Tool Free tier Paid starts at What it watches Best for
Sentry 5k errors/mo $26/mo App errors, performance, replays Every project with real users
BetterStack 10 monitors, 3-min checks $29/mo Uptime, logs, status pages Public-facing sites
Pingdom None $10/mo Uptime Legacy installs
CloudWatch Generous AWS-tier Pay-per-metric beyond AWS infra Anything AWS-hosted

Our recommendation

For web analytics, the decision tree is short:

  • You're already running AdSense (this site does both): GA4. The cookie banner is unavoidable from AdSense anyway, so you might as well get the best free analytics into the same bargain. The data quality is excellent and the price is right.
  • Privacy is a brand value: Plausible. $9-19/month, no banner, dashboard your co-founder will actually open.
  • You want analytics + flags + session replay in one tool: PostHog. Pay the learning-curve tax up front, get a tool that lasts.
  • You're on Vercel and just need numbers: flip on Vercel Analytics, move on with your life.

For monitoring:

  • Always: Sentry on the app, even on day one. The free tier is enough for any pre-revenue MVP.
  • Once you have users: BetterStack for uptime + status page. Free tier is fine to start.
  • If on AWS: enable CloudWatch alarms on CloudFront 5xx rate, S3 bucket size, and Lambda errors. Costs nothing, catches the obvious failures.

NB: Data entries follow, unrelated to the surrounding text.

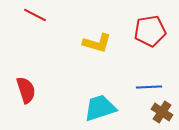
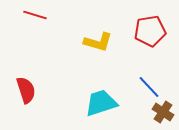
red line: rotated 10 degrees counterclockwise
yellow L-shape: moved 1 px right, 1 px up
blue line: rotated 50 degrees clockwise
cyan trapezoid: moved 1 px right, 5 px up
brown cross: moved 1 px right
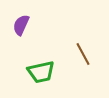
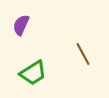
green trapezoid: moved 8 px left, 1 px down; rotated 20 degrees counterclockwise
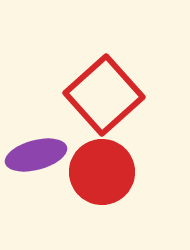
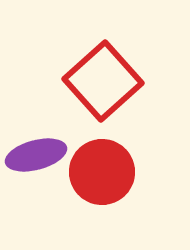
red square: moved 1 px left, 14 px up
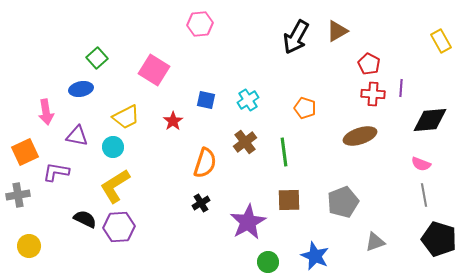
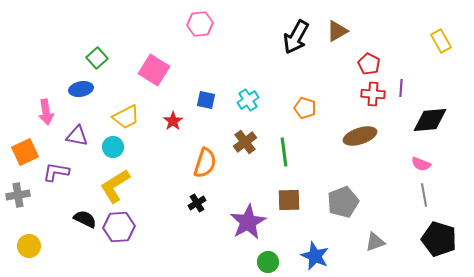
black cross: moved 4 px left
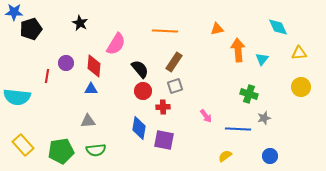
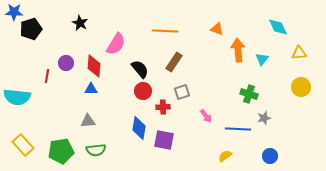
orange triangle: rotated 32 degrees clockwise
gray square: moved 7 px right, 6 px down
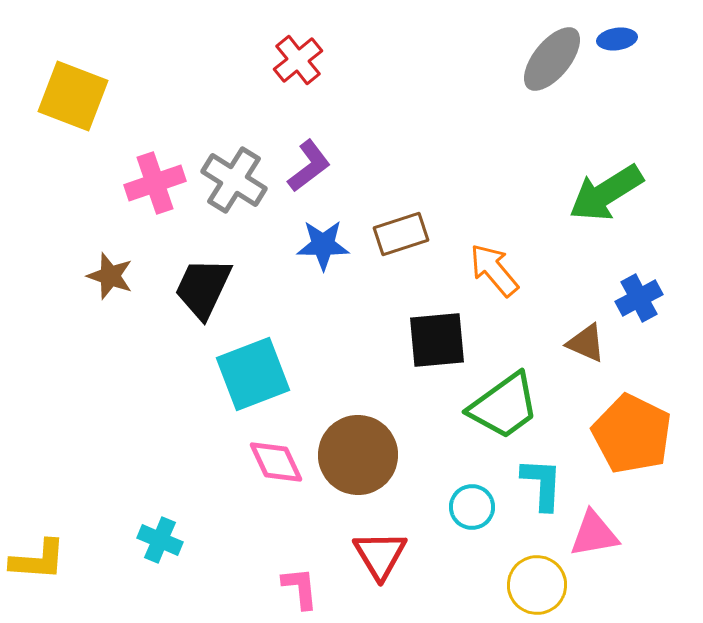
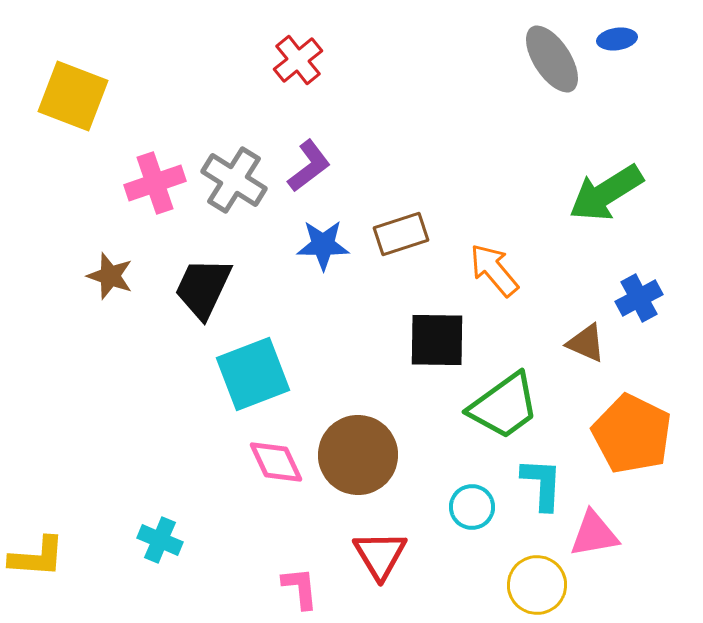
gray ellipse: rotated 72 degrees counterclockwise
black square: rotated 6 degrees clockwise
yellow L-shape: moved 1 px left, 3 px up
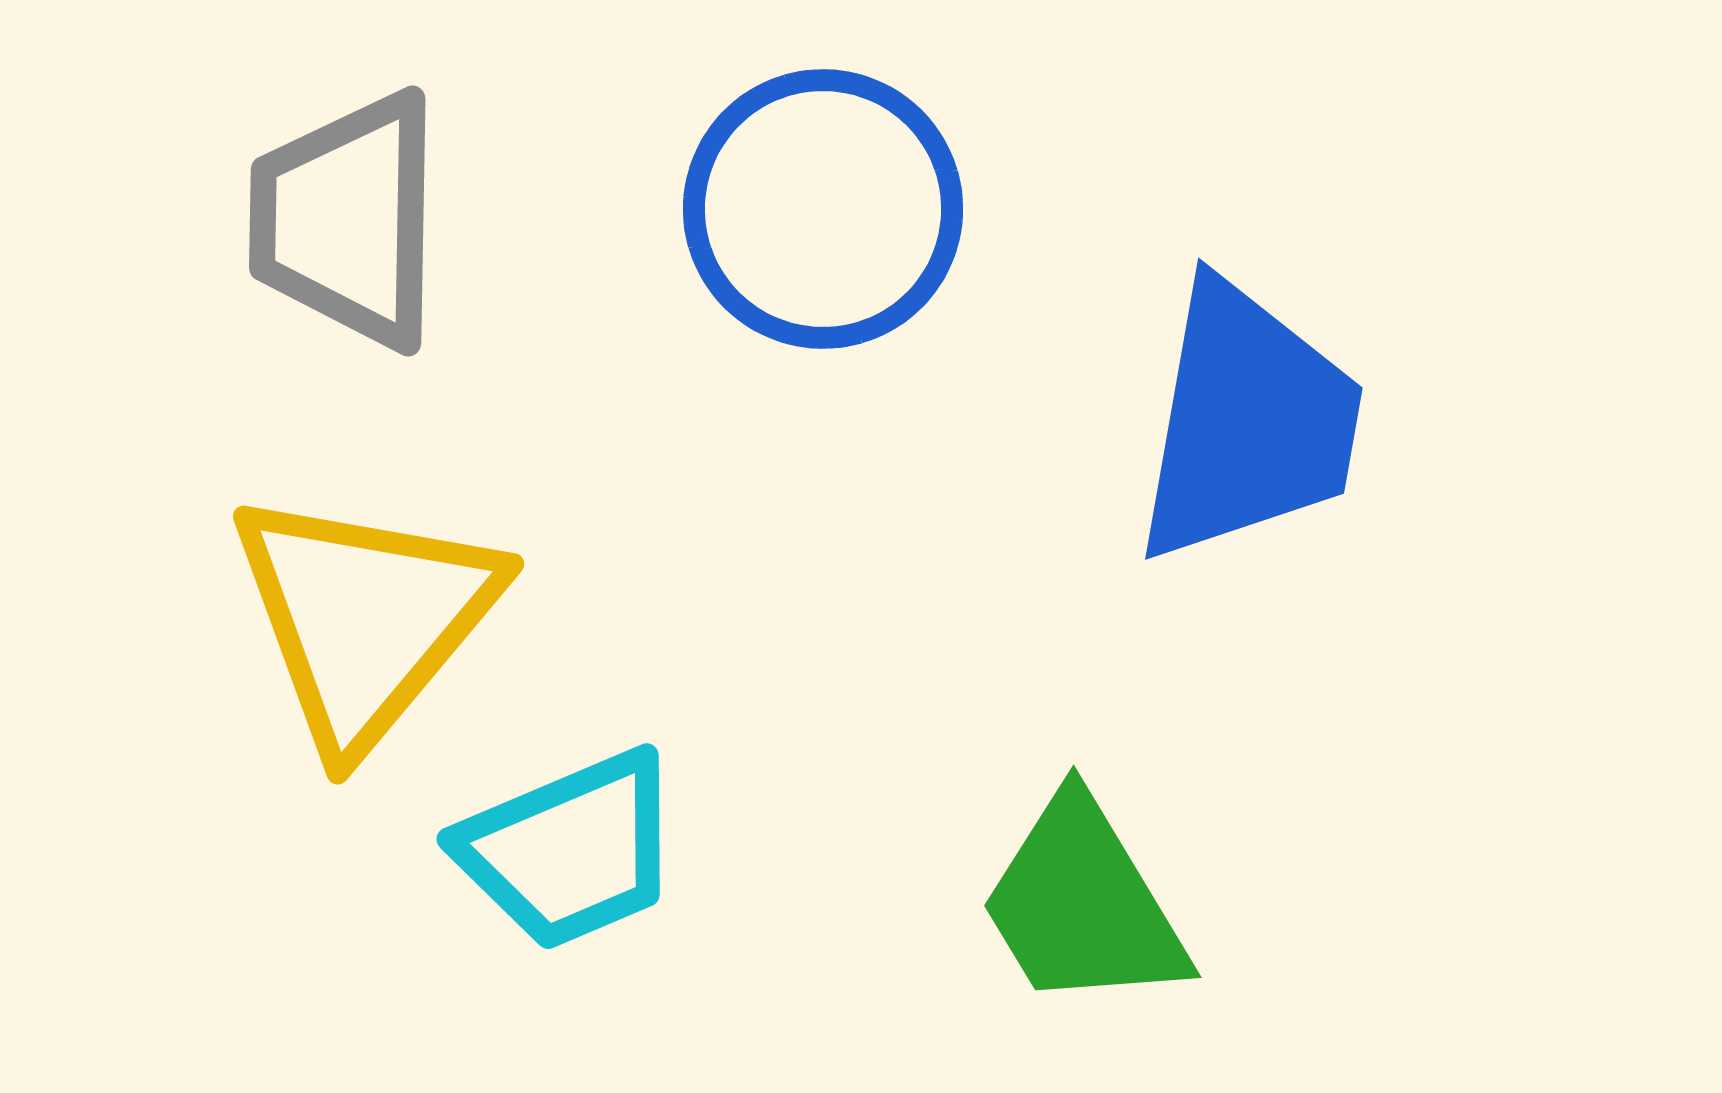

The mistake we see most often: shipping with no error tracking at all and finding out about bugs from angry users on Twitter. Don't be that. Sentry takes 10 minutes.

The second mistake: signing up for Datadog. Datadog is amazing and will bill you four figures a month before you notice. Stay on the cheap tier of cheap tools until the data volume forces you to upgrade.